What lines below mention the word "Variant"? Copy each one.

(EXTRACTED INFORMATION)

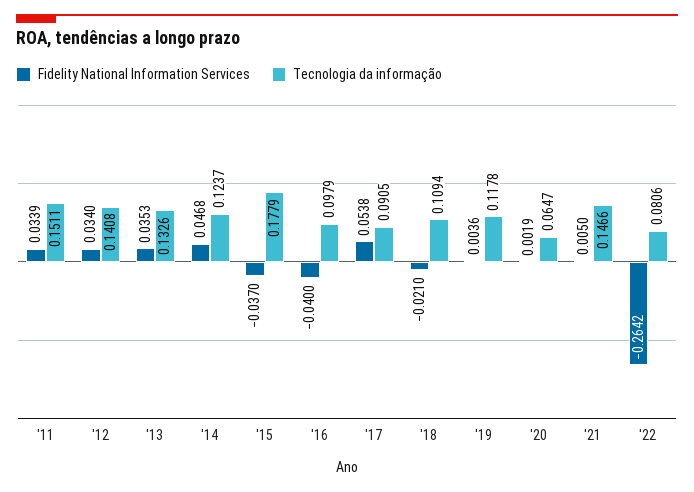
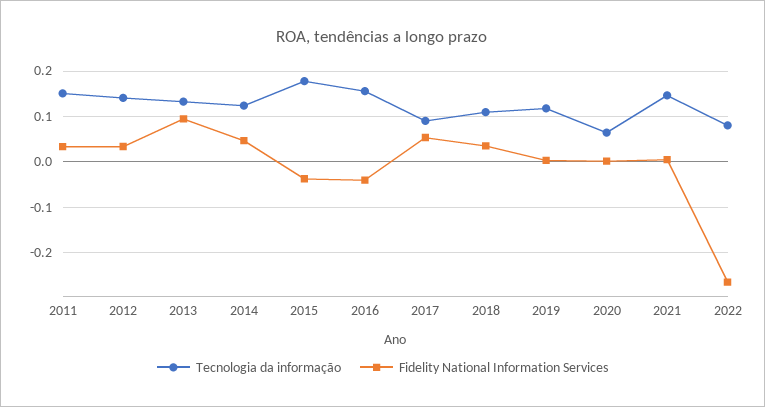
  {
    "Fidelity National Information Services": {
      "'11": 0.0339,
      "'12": 0.034,
-     "'13": 0.0353,
+     "'13": 0.1,
      "'14": 0.0468,
      "'15": -0.037,
      "'16": -0.04,
      "'17": 0.0538,
-     "'18": -0.021,
+     "'18": 0.04,
      "'19": 0.0036,
      "'20": 0.0019,
      "'21": 0.005,
      "'22": -0.2642
    },
    "Tecnologia da informação": {
      "'11": 0.1511,
      "'12": 0.1408,
      "'13": 0.1326,
      "'14": 0.1237,
      "'15": 0.1779,
-     "'16": 0.0979,
+     "'16": 0.16,
      "'17": 0.0905,
      "'18": 0.1094,
      "'19": 0.1178,
      "'20": 0.0647,
      "'21": 0.1466,
      "'22": 0.0806
    }
  }

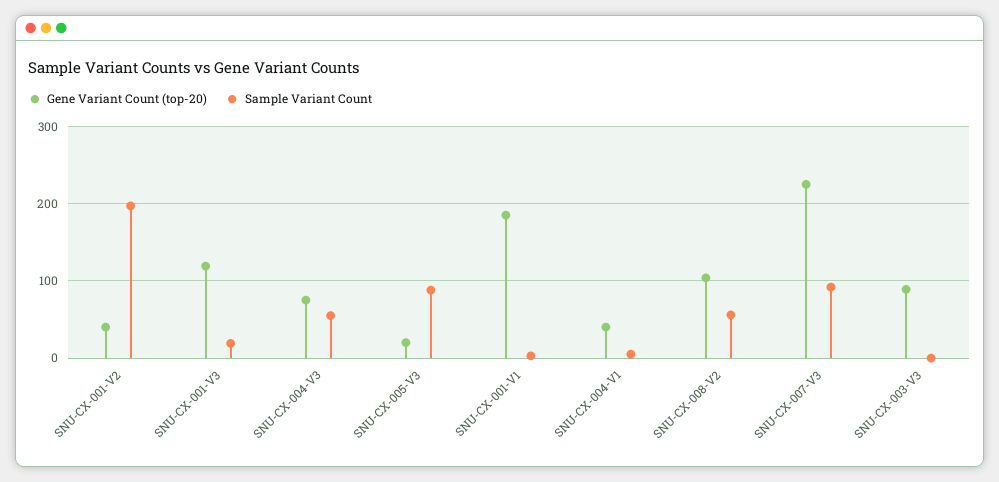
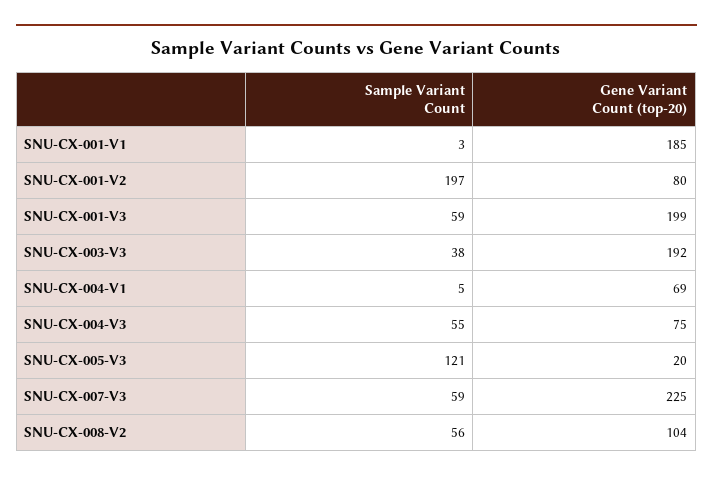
  {
    "Gene Variant Count (top-20)": {
-     "SNU-CX-001-V2": 40,
+     "SNU-CX-001-V2": 80,
-     "SNU-CX-001-V3": 120,
+     "SNU-CX-001-V3": 199,
      "SNU-CX-004-V3": 75,
      "SNU-CX-005-V3": 20,
      "SNU-CX-001-V1": 185,
-     "SNU-CX-004-V1": 40,
+     "SNU-CX-004-V1": 69,
      "SNU-CX-008-V2": 104,
      "SNU-CX-007-V3": 225,
-     "SNU-CX-003-V3": 90
+     "SNU-CX-003-V3": 192
    },
    "Sample Variant Count": {
      "SNU-CX-001-V2": 197,
-     "SNU-CX-001-V3": 20,
+     "SNU-CX-001-V3": 59,
      "SNU-CX-004-V3": 55,
-     "SNU-CX-005-V3": 90,
+     "SNU-CX-005-V3": 121,
      "SNU-CX-001-V1": 3,
      "SNU-CX-004-V1": 5,
      "SNU-CX-008-V2": 56,
-     "SNU-CX-007-V3": 90,
+     "SNU-CX-007-V3": 59,
-     "SNU-CX-003-V3": 0
+     "SNU-CX-003-V3": 38
    }
  }

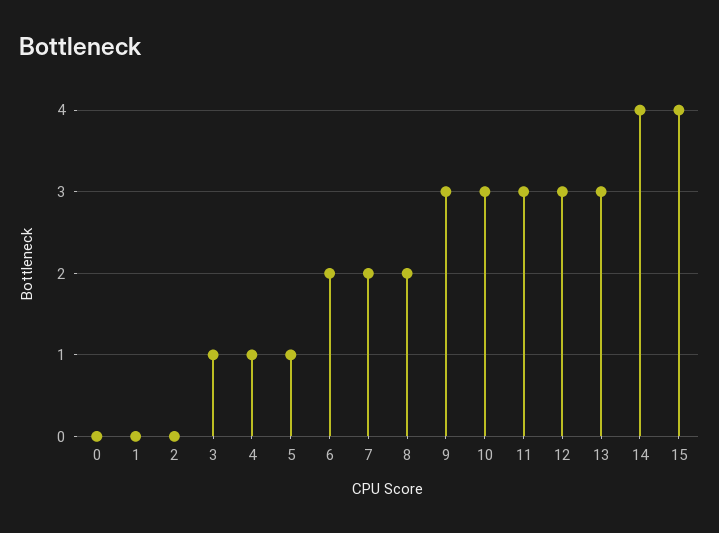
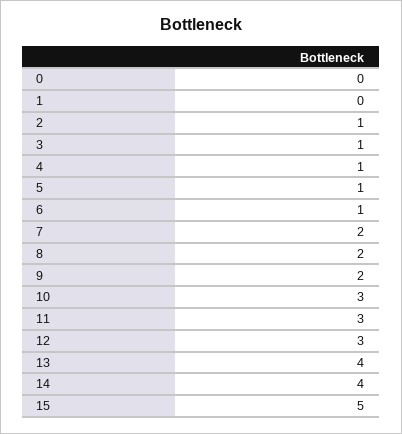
  {
    "0": 0,
    "1": 0,
-   "2": 0,
+   "2": 1,
    "3": 1,
    "4": 1,
    "5": 1,
-   "6": 2,
+   "6": 1,
    "7": 2,
    "8": 2,
-   "9": 3,
+   "9": 2,
    "10": 3,
    "11": 3,
    "12": 3,
-   "13": 3,
+   "13": 4,
    "14": 4,
-   "15": 4
+   "15": 5
  }

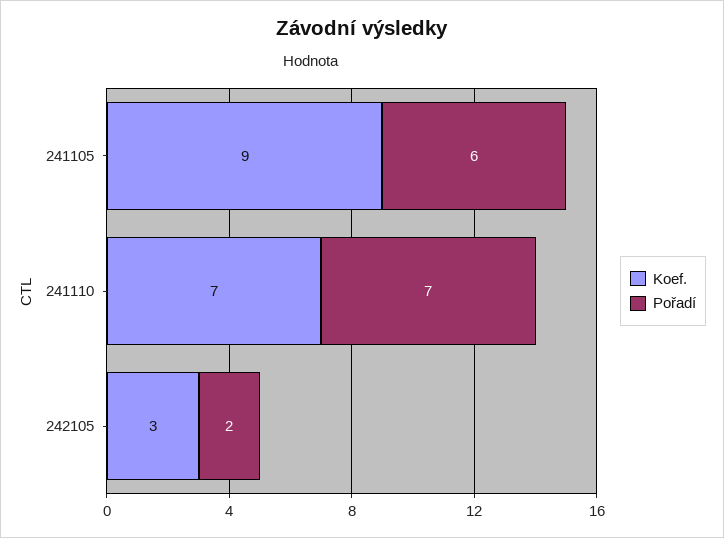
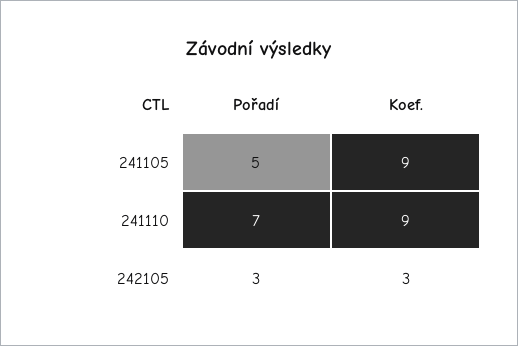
  {
    "Koef.": {
      "241105": 9,
-     "241110": 7,
+     "241110": 9,
      "242105": 3
    },
    "Pořadí": {
-     "241105": 6,
+     "241105": 5,
      "241110": 7,
-     "242105": 2
+     "242105": 3
    }
  }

(End EXTRACTED INFORMATION)

• [SOLUTION FOR THIS TASK]:
    "Gene Variant Count (top-20)": {
    "Sample Variant Count": {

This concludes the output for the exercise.